====== DATA SHOWN
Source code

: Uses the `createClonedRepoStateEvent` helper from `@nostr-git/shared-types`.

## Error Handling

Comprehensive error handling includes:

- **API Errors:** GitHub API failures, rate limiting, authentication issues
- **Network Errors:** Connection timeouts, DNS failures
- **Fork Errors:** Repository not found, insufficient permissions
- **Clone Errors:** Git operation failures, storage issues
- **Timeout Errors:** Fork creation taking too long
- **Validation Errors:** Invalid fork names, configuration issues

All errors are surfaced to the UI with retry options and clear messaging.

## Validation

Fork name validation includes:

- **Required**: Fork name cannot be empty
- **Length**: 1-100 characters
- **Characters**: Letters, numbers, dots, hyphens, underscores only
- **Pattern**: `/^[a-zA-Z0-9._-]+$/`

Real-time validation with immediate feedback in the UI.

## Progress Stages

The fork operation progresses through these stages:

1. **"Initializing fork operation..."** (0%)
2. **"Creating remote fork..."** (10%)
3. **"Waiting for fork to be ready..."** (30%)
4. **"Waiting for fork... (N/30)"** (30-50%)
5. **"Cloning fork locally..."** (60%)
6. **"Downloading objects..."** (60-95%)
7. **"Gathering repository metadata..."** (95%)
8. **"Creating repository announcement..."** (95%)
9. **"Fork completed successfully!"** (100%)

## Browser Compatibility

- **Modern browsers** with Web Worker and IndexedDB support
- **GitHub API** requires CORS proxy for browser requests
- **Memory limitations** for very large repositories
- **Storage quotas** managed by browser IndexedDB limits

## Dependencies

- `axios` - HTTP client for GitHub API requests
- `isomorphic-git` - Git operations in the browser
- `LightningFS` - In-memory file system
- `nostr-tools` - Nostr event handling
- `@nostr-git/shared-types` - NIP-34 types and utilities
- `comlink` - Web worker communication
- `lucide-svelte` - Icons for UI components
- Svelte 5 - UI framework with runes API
============
Copy every one of the rows above, keeping each character as it appears.

Source code

: Uses the `createClonedRepoStateEvent` helper from `@nostr-git/shared-types`.

## Error Handling

Comprehensive error handling includes:

- **API Errors:** GitHub API failures, rate limiting, authentication issues
- **Network Errors:** Connection timeouts, DNS failures
- **Fork Errors:** Repository not found, insufficient permissions
- **Clone Errors:** Git operation failures, storage issues
- **Timeout Errors:** Fork creation taking too long
- **Validation Errors:** Invalid fork names, configuration issues

All errors are surfaced to the UI with retry options and clear messaging.

## Validation

Fork name validation includes:

- **Required**: Fork name cannot be empty
- **Length**: 1-100 characters
- **Characters**: Letters, numbers, dots, hyphens, underscores only
- **Pattern**: `/^[a-zA-Z0-9._-]+$/`

Real-time validation with immediate feedback in the UI.

## Progress Stages

The fork operation progresses through these stages:

1. **"Initializing fork operation..."** (0%)
2. **"Creating remote fork..."** (10%)
3. **"Waiting for fork to be ready..."** (30%)
4. **"Waiting for fork... (N/30)"** (30-50%)
5. **"Cloning fork locally..."** (60%)
6. **"Downloading objects..."** (60-95%)
7. **"Gathering repository metadata..."** (95%)
8. **"Creating repository announcement..."** (95%)
9. **"Fork completed successfully!"** (100%)

## Browser Compatibility

- **Modern browsers** with Web Worker and IndexedDB support
- **GitHub API** requires CORS proxy for browser requests
- **Memory limitations** for very large repositories
- **Storage quotas** managed by browser IndexedDB limits

## Dependencies

- `axios` - HTTP client for GitHub API requests
- `isomorphic-git` - Git operations in the browser
- `LightningFS` - In-memory file system
- `nostr-tools` - Nostr event handling
- `@nostr-git/shared-types` - NIP-34 types and utilities
- `comlink` - Web worker communication
- `lucide-svelte` - Icons for UI components
- Svelte 5 - UI framework with runes API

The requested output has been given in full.